I’ve made promises to some people to get up some pictures of the recent Blue Havana II herf, but I just haven’t had the time. The road trip approaches, and I’m scrambling to get ready for that and keep up with all my obligations (blog-ligations?). But good news! Jim has already uploaded his gallery of herf pictures, so I’m sorta off the hook. (At some point I will definitely upload the pictures to my online photo galleries, I’m just not sure when.)
By all accounts the herf was a success and a great deal of fun. Relying heavily on Jim’s pictures, I think we had a total attendance of 15 or 16 people, with ten of them participating in the box pass. His innovative live “Twice Around the Block Pass” was like Christmas in August for the attendees. I don’t think anybody walked away without a treat. (And if you did, it was your own fault, you had two shots at the box!) If you’d like to see how it went down, you can find the complete list of puts and takes, as well as the original box contents on this thread at CigarLive.
Though it was billed as a Camacho “cigar tasting”, last night I joined DiscDog (Every board known to man and a few besides), NNexus (CigarLive) and Justin (Is he on the board yet?) again for what was basically another herf at Highland Cigar Company. A little foolishly, I didn’t bother to bring a supply of cigars along, assuming that there’d be a sample cigar or two at a cigar tasting. I was wrong, at this event, you only get a taste of what you buy. (Of course there was a buy-3-get-a-cigar-of-lesser-value-free deal.) Which, if you think about it, is a bad idea. How on earth would somebody new to Camacho know what to buy? The Triple Maduro is still pretty new, do you really want to buy three to find out if you like it? Unless you’re selling dog rockets and you know it, you only stand to benefit by giving out a freebie or two.

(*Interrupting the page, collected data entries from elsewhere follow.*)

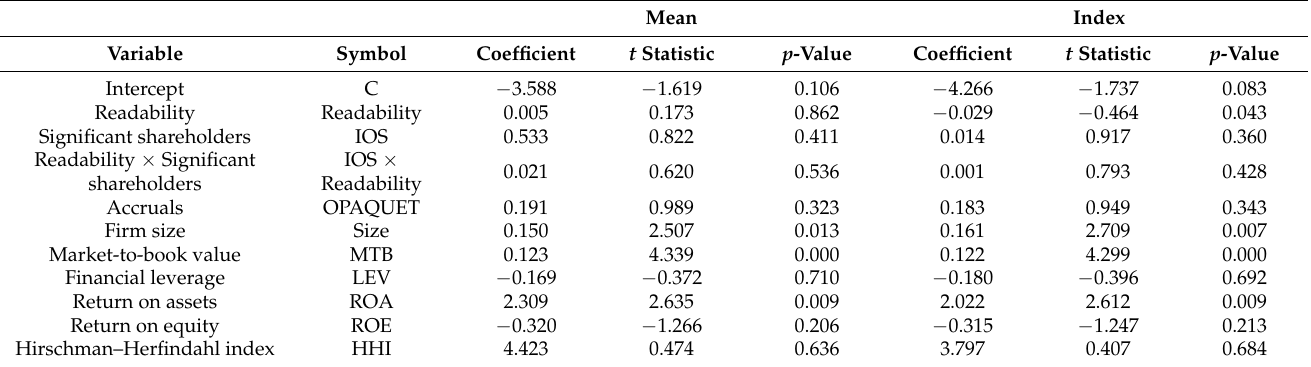
Table 9. The result of the third model by changing the index related to the significant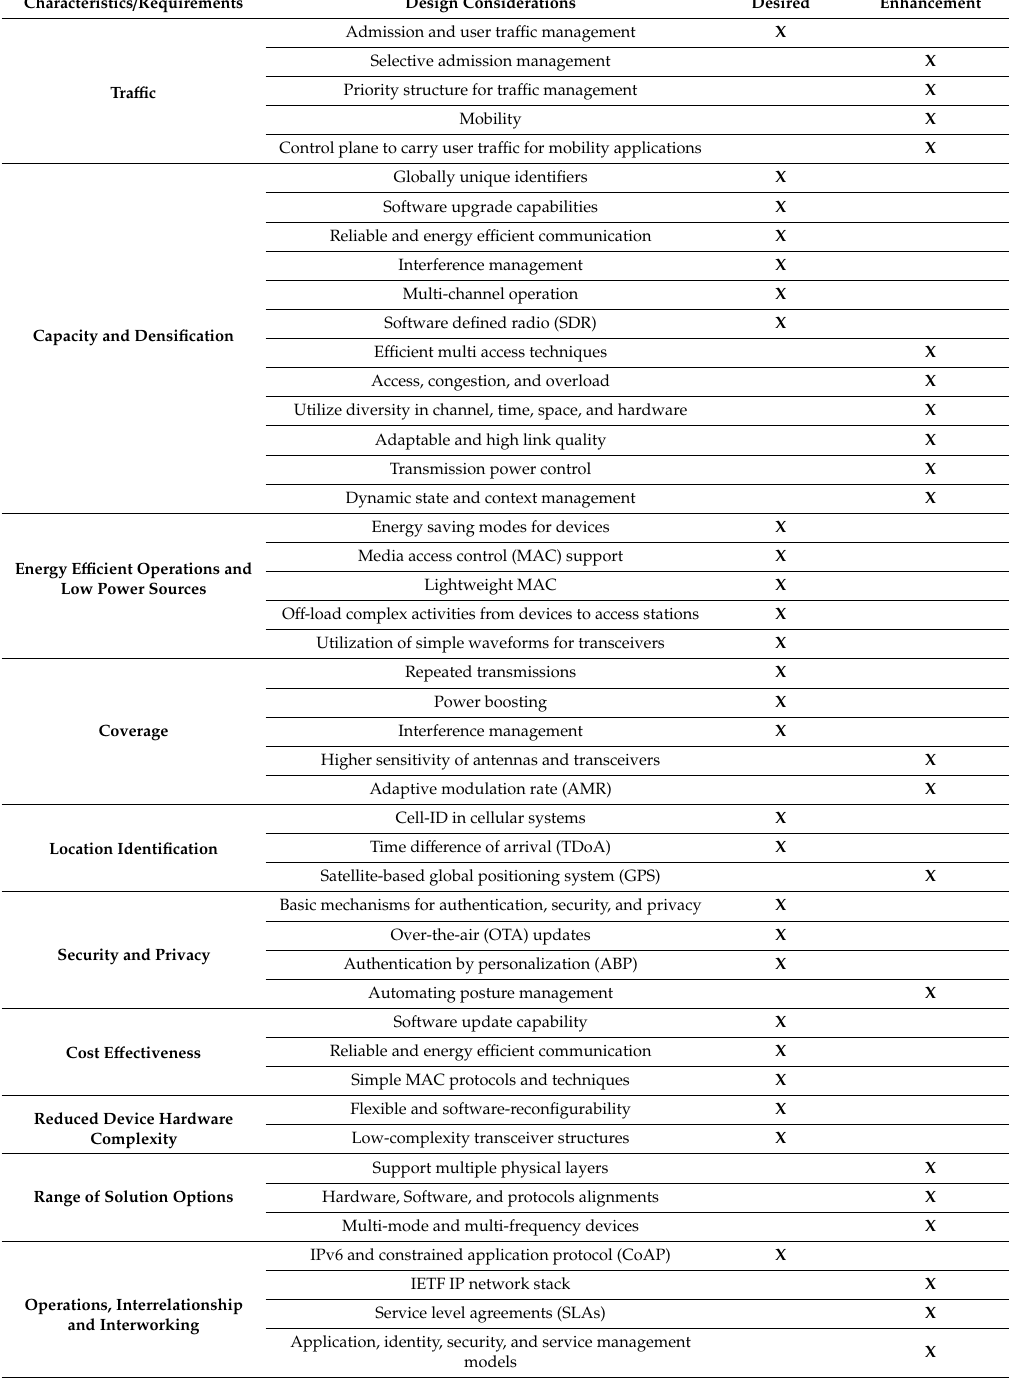
Table 3. Design Considerations Summary for LPWAN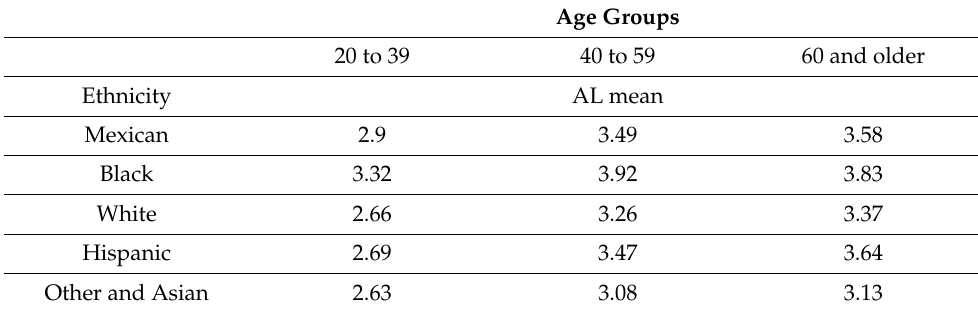
Table 3. AL means for ethnicities by age group.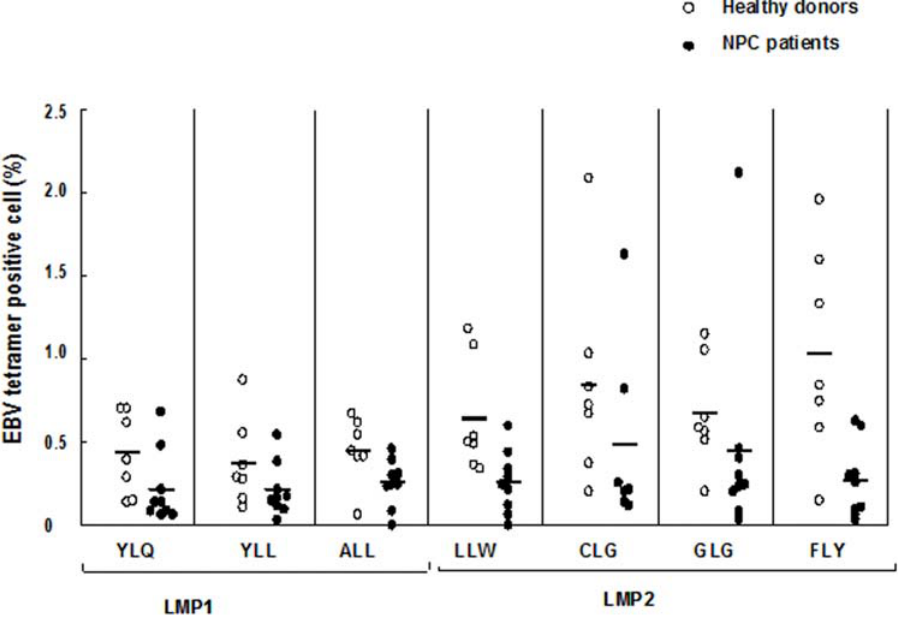
Figure 3. Frequency of LMP1 and LMP2 epitope- specific T cells in PBMCs from healthy donors and NPC patients. The frequency of T cells specific for HLA A2 restricted on LMP1 and LMP2 was detected by EBV tetramer staining and FACS analysis in freshly isolated PBMCs from healthy donors (n=7) and NPC patients (n=9). The number of tetramer positive cells in 100 lymphocytes are shown in the figure.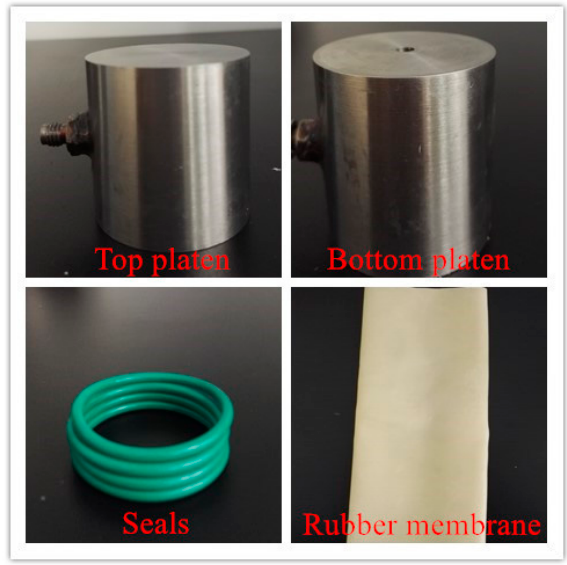
Figure 4. Appearance of the end platens, the seals, and the rubber membrane.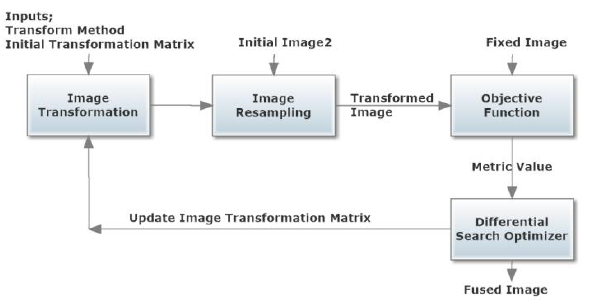
Figure 7: Proposed Method for image registration.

Compare this to the Oliva Serie V event I blogged about a while back. There was a lot of buzz about this cigar, but a lot of words of caution also regarding it’s potency also. Allowing people to try it before they buy it, has resulted in them selling their entire stock out at each event. Heck, I wasn’t planning on buying any, but I walked out of there with all the double robustos they had left! And I know a few people who were initially intimidated by the cigar left the event with a handful and a big smile on their face.
The badness of the no-sample plan is magnified by offending a true connoisseur and cigar board veteran like DiscDog. His opinion of a cigar may affect as much as thousands of dollars in sales. Rumored to have the most splendiferous cigar collection in the state of Georgia (I should know, I’m actively spreading the rumor), he not only didn’t buy a Camacho that night, he didn’t even smoke one of his own. Instead he broke out one of the finest, most exotic cigars any of us had seen in a very long time: A Partagas Culebra, constructed of three, full-sided churchill cigars intertwined.
For a cigar that looks a lot like you’re burning Dilbert’s tie when smoked, it had fantastic construction, easily sporting a two inch ash that even held on even through the bends of the cigar. (Keep an eye on NNexus’ signature on CigarLive, you might get to see what I’m talking about.) I had a puff or two off one of the curly beasts and it had a great smooth flavor with an subtle edge-of-the-tongue spice and a sweetness that built up as the cigar smoked. (Actually, I can’t verify the sweetness, the Camacho Select I was smoking made it impossible for me to tell in the second sample.)
You never saw a happier group of herfers. Did I say “happier”? I meant higher. Those guys were buzzing something fierce by the time the rounded the first bend. Man, I really wish I hadn’t forgotten my camera.